Filtering out all of the error types will provide the charts once more:
If you don’t get these charts, do ensure that your data type isn’t set to ‘Any’ – that seems to upset the applecart.
The ‘Column profile’ view adds statistics and a chart at the foot of the query in the Power Query Editor, viz.
The statistics are useful, and now that I have explained what is meant by distinct, unique and errors, fairly self-explanatory. However, it should be noted that certain fields may have both Empty items and Empty strings:
- Empty: this means the cell either contains nothing or Power Query is treating the value as null
- Empty string: this is the equivalent of the Excel formula =””, i.e. there is something there – it just happens to be, er, nothing.

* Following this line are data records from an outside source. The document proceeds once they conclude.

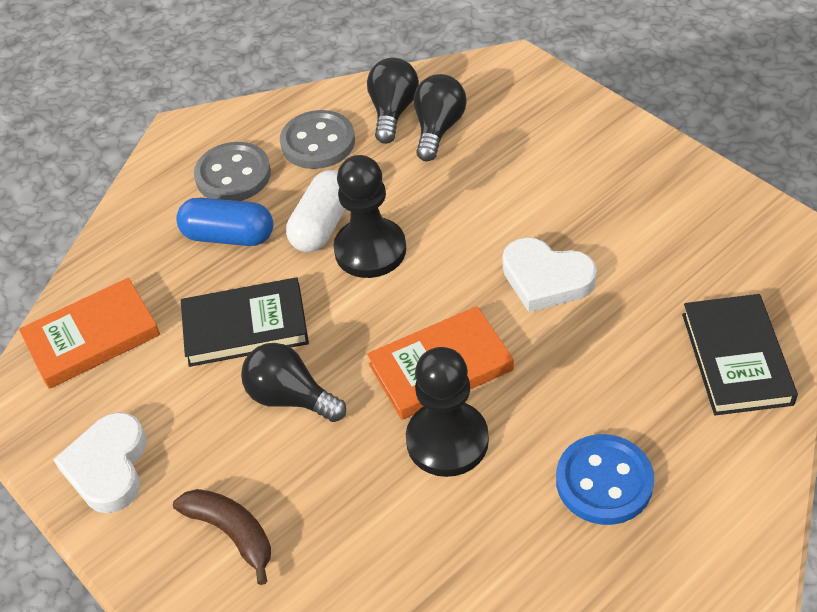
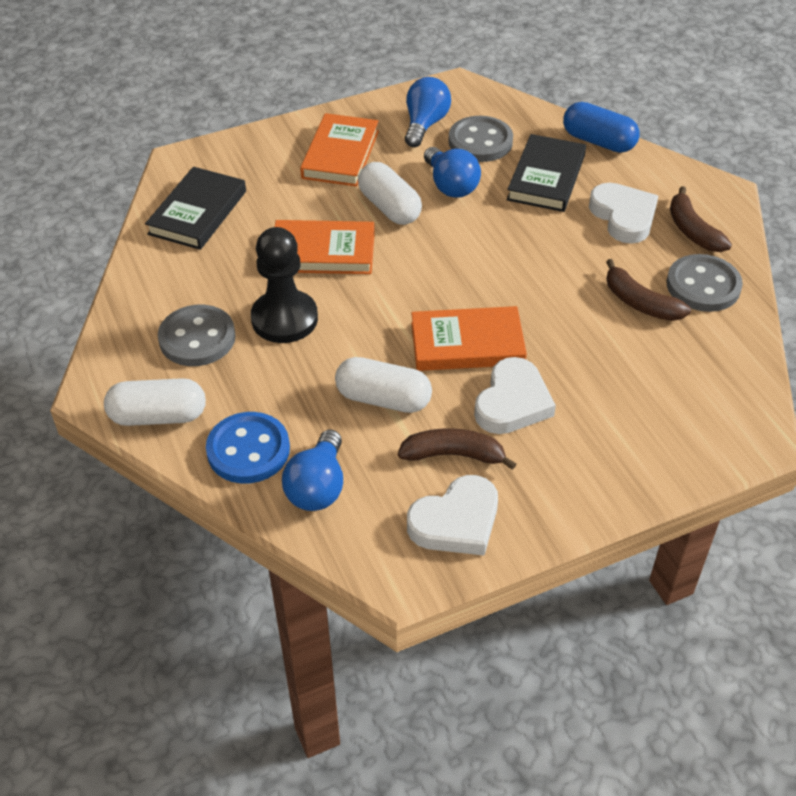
black light bulb: 3 -> 0
black pawn: 2 -> 1
blue light bulb: 0 -> 3
brown banana: 1 -> 3
grey button: 2 -> 3
orange book: 2 -> 3
white capsule: 1 -> 3
white heart: 2 -> 3

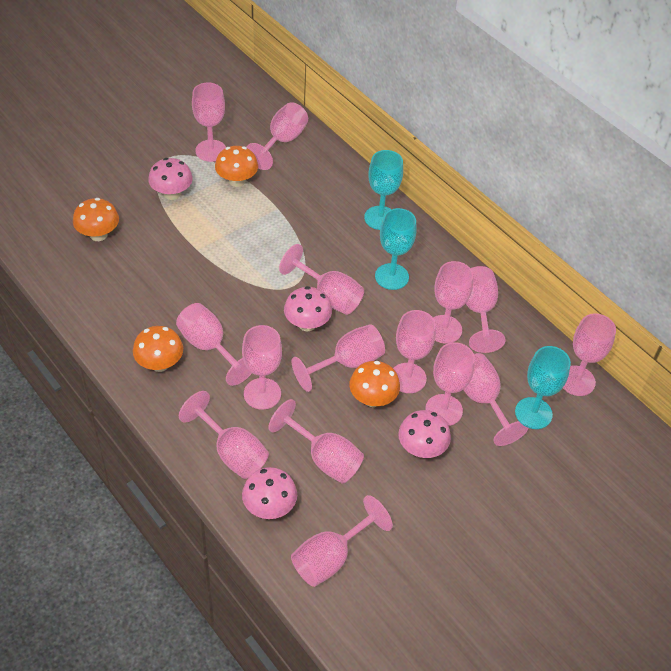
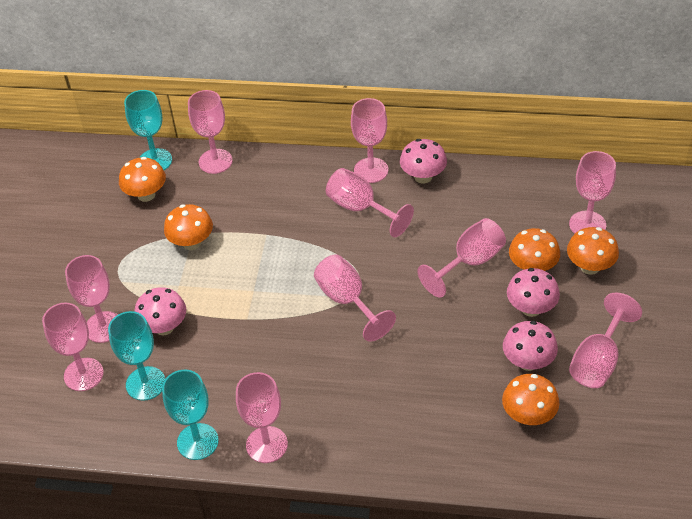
orange mushroom: 4 -> 5
pink goblet: 15 -> 10

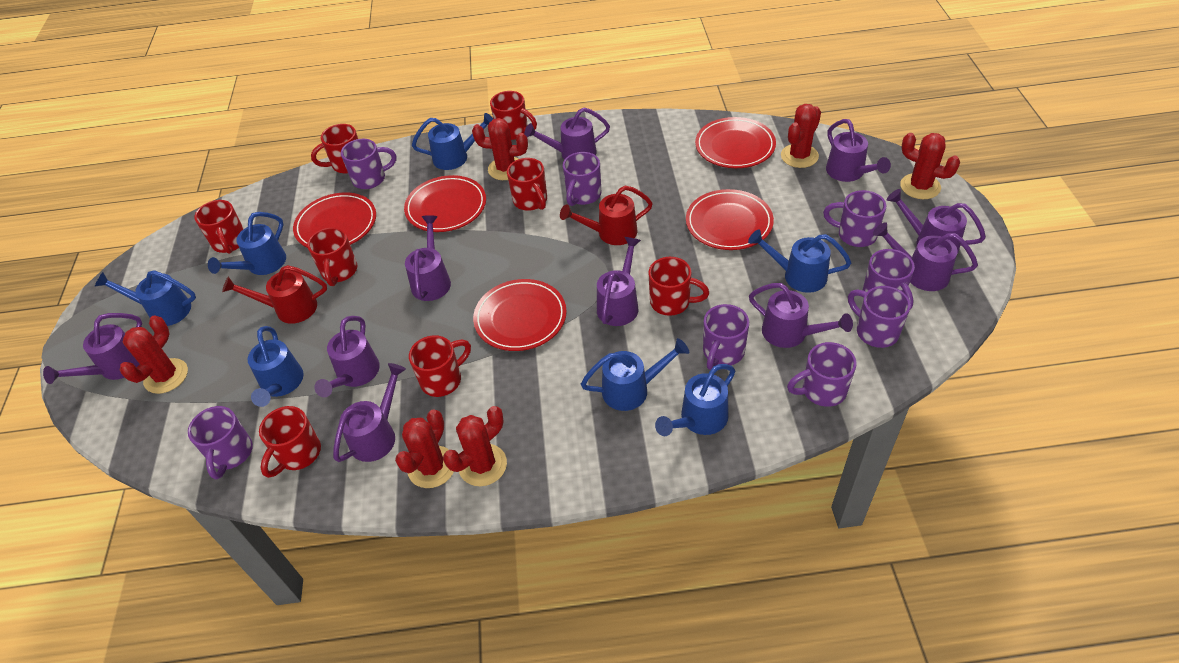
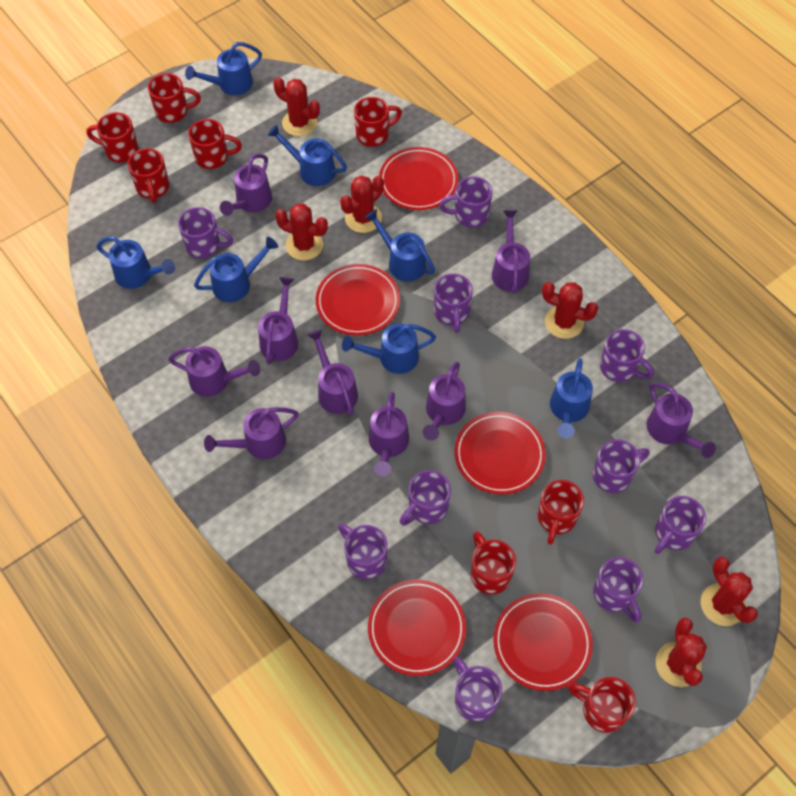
purple mug: 8 -> 10
purple watering can: 10 -> 9
red watering can: 2 -> 0

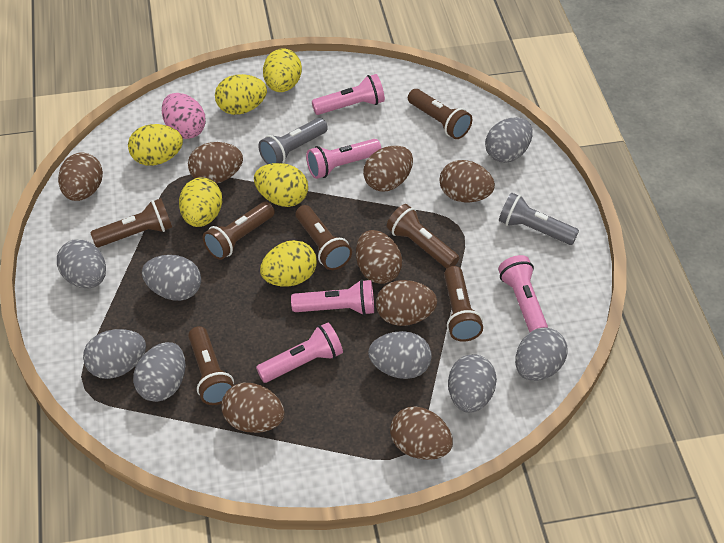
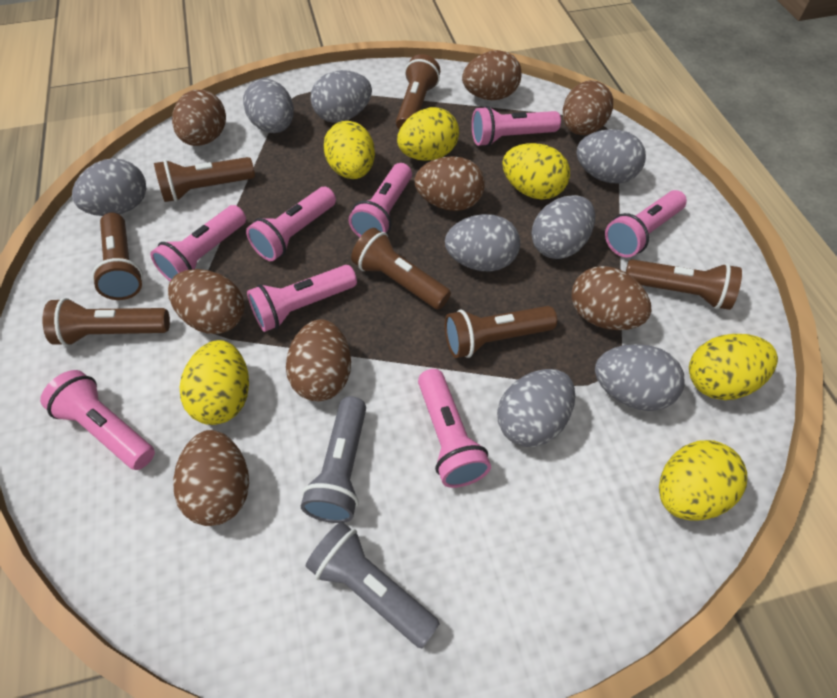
pink egg: 1 -> 0
pink flashlight: 5 -> 8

The Statistics window varies depending upon the data type of the column selected (e.g. text, number) and the field’s contents. For example, in a numeric field, you may see something like the following instead:
Here, unlike a text field, Min and Max mean something, but there is no longer an ‘Empty string’ item. You should note also the scroll bar, highlighting ‘Standard deviation’ is off screen. Unless you change the screen resolution, it does not appear you can presently change the size of this Statistics dialog.
Regarding the ‘Value distribution’ dialog, you can get bar charts…
…and column charts:
The logic eludes me presently, but it is worrying that for bar charts you may not see all records displayed (only 11 of the 13 are shown in the example above). With no options to revise images currently, do bear this is mind when viewing such graphics.
This again reports above the field data:
If the ‘Column distribution’ is checked as well, the graphic will appear below the statistics, viz.
The Data is separated into three elements:
- Error: as explained above, this is any record that results in Error
- Empty: this is a blank or null record
- Valid: this is everything else (both figuratively and literally!). All specified error types (see above), i.e. those not classified as Error, will be included in Valid.
It is quite a basic analysis, but it is better than what we had previously (i.e. nothing).
Word to the Wise
There is a classic “gotcha” in here too… The data profiling is only performed on the first 1,000 records by default. If you have more than this ensure you select the entire data set. To do this, you have to LEFT-click at the foot of the Power Query Editor and select ‘Column profiling based on entire data set’ instead (pictured):
Finally, as I have explained these new views, I may have come across as a little negative. This is not my intention. The features are brand new, and you should be aware of the issues we discovered. You may find plenty of your own too. This is often the case with new features and functions. Microsoft will fix them as they are reported, so don’t let this put you off trying out these new views – assuming you can access them.